其实他想告诉10号,现在哪是狼人在羞辱他们呀,明明是他们好人可以肆意的羞辱狼人。

只不过就算不要10号这一票,他们今天投掉3号的票也够了。

因此王长生还是愿意嘴上多积点德的,羞辱别人这种事情,留在某些关键的时刻,用来反击一些脑子有泡的人就可以了。

而且这一局其实也是非常具有风险的。

因为守卫那天是自守了,如果乌鸦没有掰刀,一刀砍在守卫的盾上,他们将预言家或者他这张骑士砍死。

即便8号出局了,他们仍有两刀。

一刀剁在守卫身上,一刀砍在预言家身上,游戏也会直接结束,狼人获得胜利。

但很可惜,就只是棋差一招而已。

好人便能够原地翻盘。

“真是刺激的一局比赛。
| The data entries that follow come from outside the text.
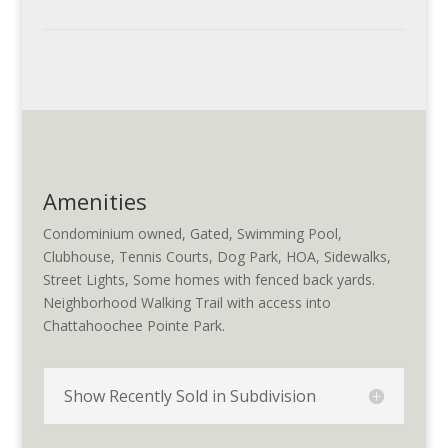
Amenities
Condominium owned, Gated, Swimming Pool,
Clubhouse, Tennis Courts, Dog Park, HOA, Sidewalks,
Street Lights, Some homes with fenced back yards.
Neighborhood Walking Trail with access into
Chattahoochee Pointe Park.
Show Recently Sold in Subdivision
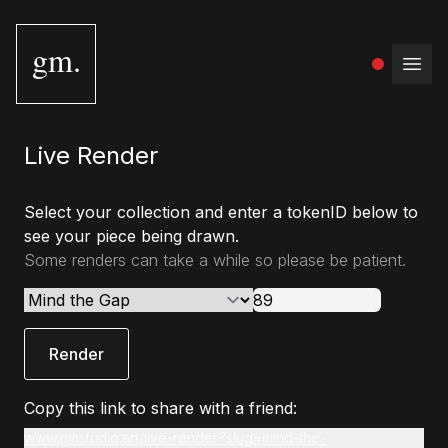
gm.
Open
Live Render
Select your collection and enter a tokenID below to
see your piece being drawn.
Some renders can take a while so please be patient.
Render
Copy this link to share with a friend:
www.gmstudio.art/live-render?slug=mind-the-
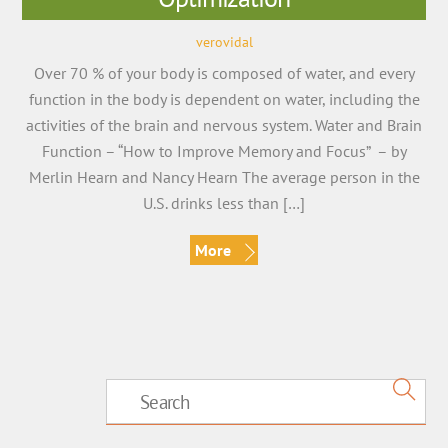
verovidal
Over 70 % of your body is composed of water, and every
function in the body is dependent on water, including the
activities of the brain and nervous system. Water and Brain
Function – “How to Improve Memory and Focus” – by
Merlin Hearn and Nancy Hearn The average person in the
U.S. drinks less than […]
More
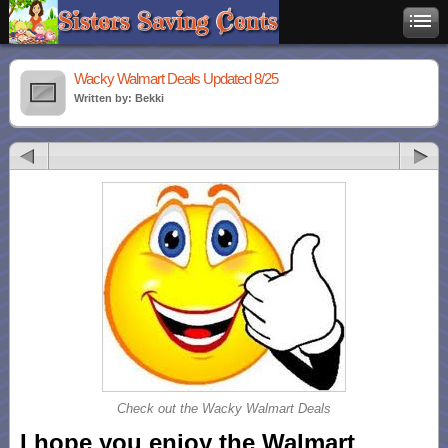
Wacky Walmart Deals Updated 8/25
Written by: Bekki
Check out the Wacky Walmart Deals
I hope you enjoy the Walmart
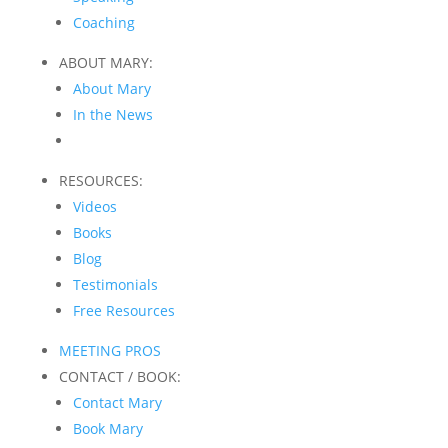
Coaching
ABOUT MARY:
About Mary
In the News
RESOURCES:
Videos
Books
Blog
Testimonials
Free Resources
MEETING PROS
CONTACT / BOOK:
Contact Mary
Book Mary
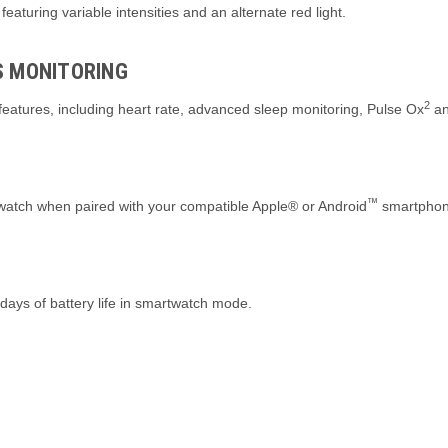
 featuring variable intensities and an alternate red light.
S MONITORING
2
eatures, including heart rate, advanced sleep monitoring, Pulse Ox
an
™
 watch when paired with your compatible Apple® or Android
smartphon
days of battery life in smartwatch mode.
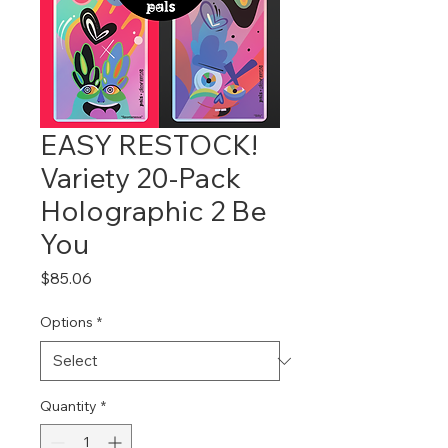
EASY RESTOCK!
Variety 20-Pack
Holographic 2 Be
You
Price
$85.06
Options
*
Quantity
*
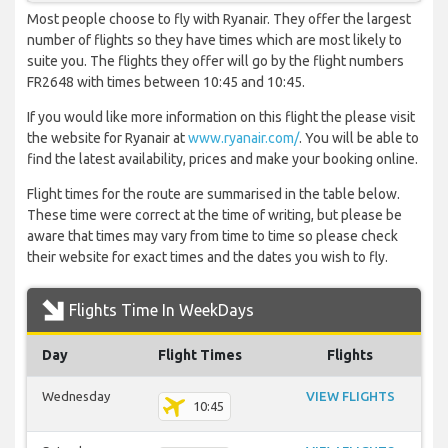
Most people choose to fly with Ryanair. They offer the largest
number of flights so they have times which are most likely to
suite you. The flights they offer will go by the flight numbers
FR2648 with times between 10:45 and 10:45.
If you would like more information on this flight the please visit
the website for Ryanair at
www.ryanair.com/
. You will be able to
find the latest availability, prices and make your booking online.
Flight times for the route are summarised in the table below.
These time were correct at the time of writing, but please be
aware that times may vary from time to time so please check
their website for exact times and the dates you wish to fly.
Flights Time In WeekDays
Day
Flight Times
Flights
Wednesday
VIEW FLIGHTS
10:45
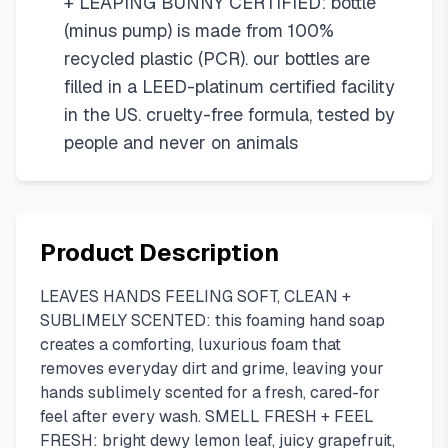
+ LEAPING BUNNY CERTIFIED: bottle
(minus pump) is made from 100%
recycled plastic (PCR). our bottles are
filled in a LEED-platinum certified facility
in the US. cruelty-free formula, tested by
people and never on animals
Product Description
LEAVES HANDS FEELING SOFT, CLEAN +
SUBLIMELY SCENTED: this foaming hand soap
creates a comforting, luxurious foam that
removes everyday dirt and grime, leaving your
hands sublimely scented for a fresh, cared-for
feel after every wash. SMELL FRESH + FEEL
FRESH: bright dewy lemon leaf, juicy grapefruit,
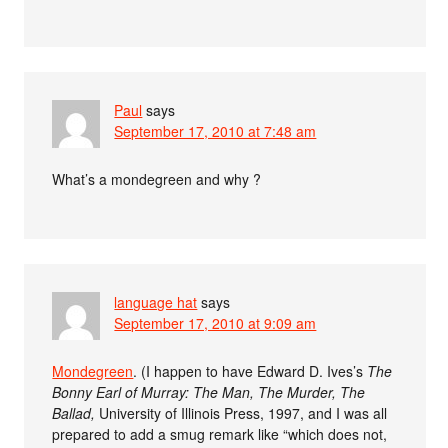
Paul
says
September 17, 2010 at 7:48 am
What’s a mondegreen and why ?
language hat
says
September 17, 2010 at 9:09 am
Mondegreen
. (I happen to have Edward D. Ives’s
The
Bonny Earl of Murray: The Man, The Murder, The
Ballad,
University of Illinois Press, 1997, and I was all
prepared to add a smug remark like “which does not,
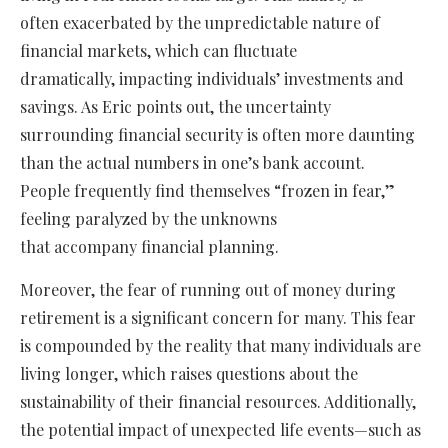
often exacerbated by the unpredictable nature of
financial markets, which can fluctuate
dramatically, impacting individuals’ investments and
savings. As Eric points out, the uncertainty
surrounding financial security is often more daunting
than the actual numbers in one’s bank account.
People frequently find themselves “frozen in fear,”
feeling paralyzed by the unknowns
that accompany financial planning.
Moreover, the fear of running out of money during
retirement is a significant concern for many. This fear
is compounded by the reality that many individuals are
living longer, which raises questions about the
sustainability of their financial resources. Additionally,
the potential impact of unexpected life events—such as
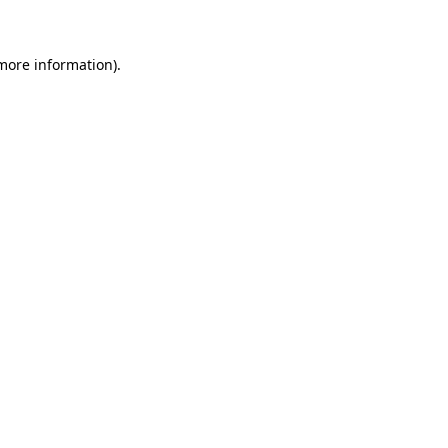
more information)
.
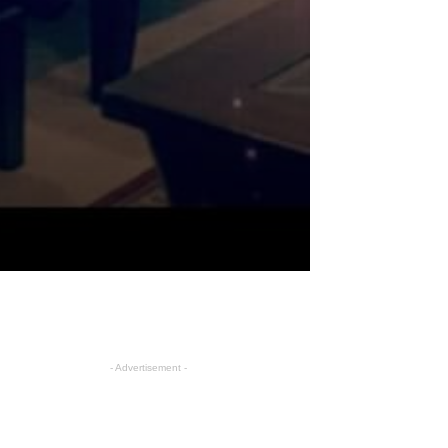
- Advertisement -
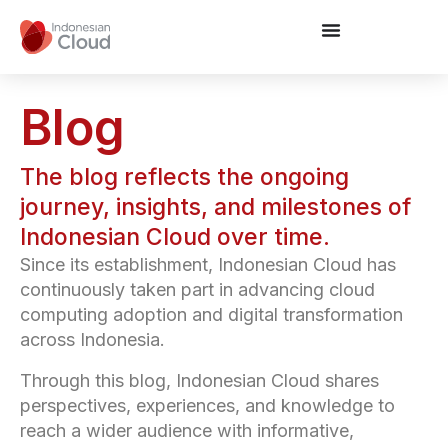
Blog
The blog reflects the ongoing
journey, insights, and milestones of
Indonesian Cloud over time.
Since its establishment, Indonesian Cloud has
continuously taken part in advancing cloud
computing adoption and digital transformation
across Indonesia.
Through this blog, Indonesian Cloud shares
perspectives, experiences, and knowledge to
reach a wider audience with informative,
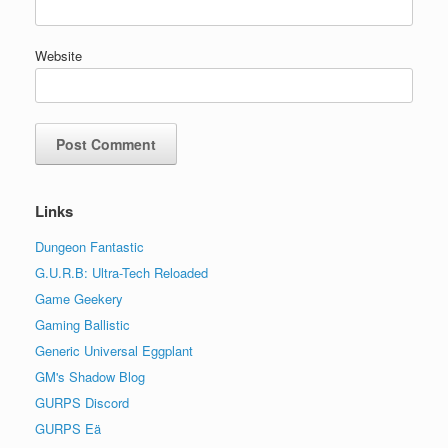
Website
Links
Dungeon Fantastic
G.U.R.B: Ultra-Tech Reloaded
Game Geekery
Gaming Ballistic
Generic Universal Eggplant
GM's Shadow Blog
GURPS Discord
GURPS Eä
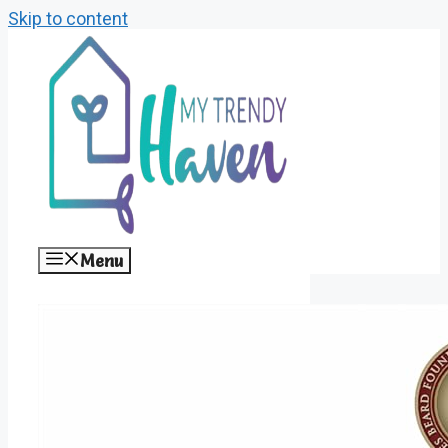
Skip to content
Menu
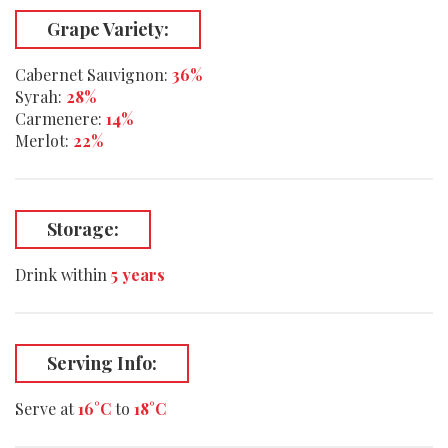
Grape Variety:
Cabernet Sauvignon:
36%
Syrah:
28%
Carmenere:
14%
Merlot:
22%
Storage:
Drink within
5 years
Serving Info:
Serve at
16°C
to
18°C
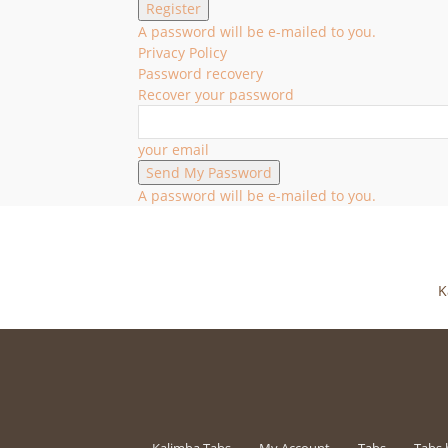
A password will be e-mailed to you.
Privacy Policy
Password recovery
Recover your password
your email
A password will be e-mailed to you.
K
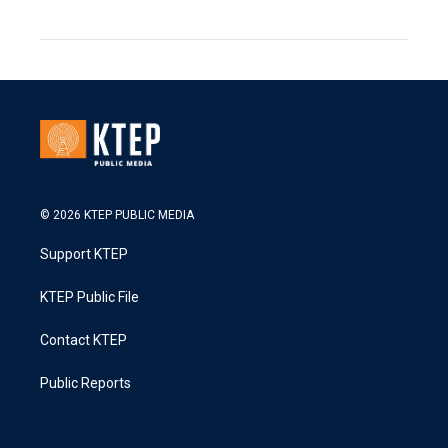
© 2026 KTEP PUBLIC MEDIA
Support KTEP
KTEP Public File
Contact KTEP
Public Reports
”王长生摇摇头。

【请6号玩家开始发言】

夏波波没什么可说的。

“8号打我为狼,但我是一张平民牌,所以我的票肯定是挂在8号头上的,3号跟着8号一起冲票,那3号也必然为狼,所以我就没有站错边。”

“今天我会出3号的。”

“过了。”

【请4号玩家开始发言】

“10号金水,真没想到10号能是一张金水牌,但10号和11号里是必须要开个一只好人的。”

“今天下3号,明天看狼队砍我还是砍骑士吧。”

“过了。”

【所有玩家发言完毕,现在进行放逐公投】

【警长归票3号,所有玩家请投票】

【1号、2号、4号、6号、7号、10号玩家投给3号,共有六点五票】

【3号、11号玩家投给4号,共有两票】

【3号玩家被放逐出局】

【请3号玩家发表遗言】

“……过。”

3号北风叹了口气。

【天黑请闭眼】

【……】

【天亮了】

【昨夜7号玩家死亡,没有遗言】

【请选择你要移交警徽的对象】

王长生看了一眼11号乌鸦,呵呵一笑。

【警长选择将警徽移交给11号玩家】

【请警长决定发言顺序,选择警左或警右开始发言】

在王长生化作黑影的瞬间,他肩头的警长徽章也瞬间消散,而后又在乌鸦的肩头凝聚起来。

看着这枚徽章。

乌鸦眼皮子一跳。

让他决定发言顺序?

“自爆!”

忽然间,乌鸦突然便理解了之前有一局比赛,狼队宁可选择自爆也不愿交牌的原因。

一下子就共鸣了!

这个死王长生,也太让人牙痒痒了!

乌鸦深呼吸了一口气,当场选择原地自爆,为所有好人绽放出一朵璀璨的烟花。

而在乌鸦选择自爆之后。

游戏法官的磁性嗓音也瞬间接替了所有人的麦。

此时场上四狼已经全部出局。

法官自然是要宣判本局游戏的最终结果。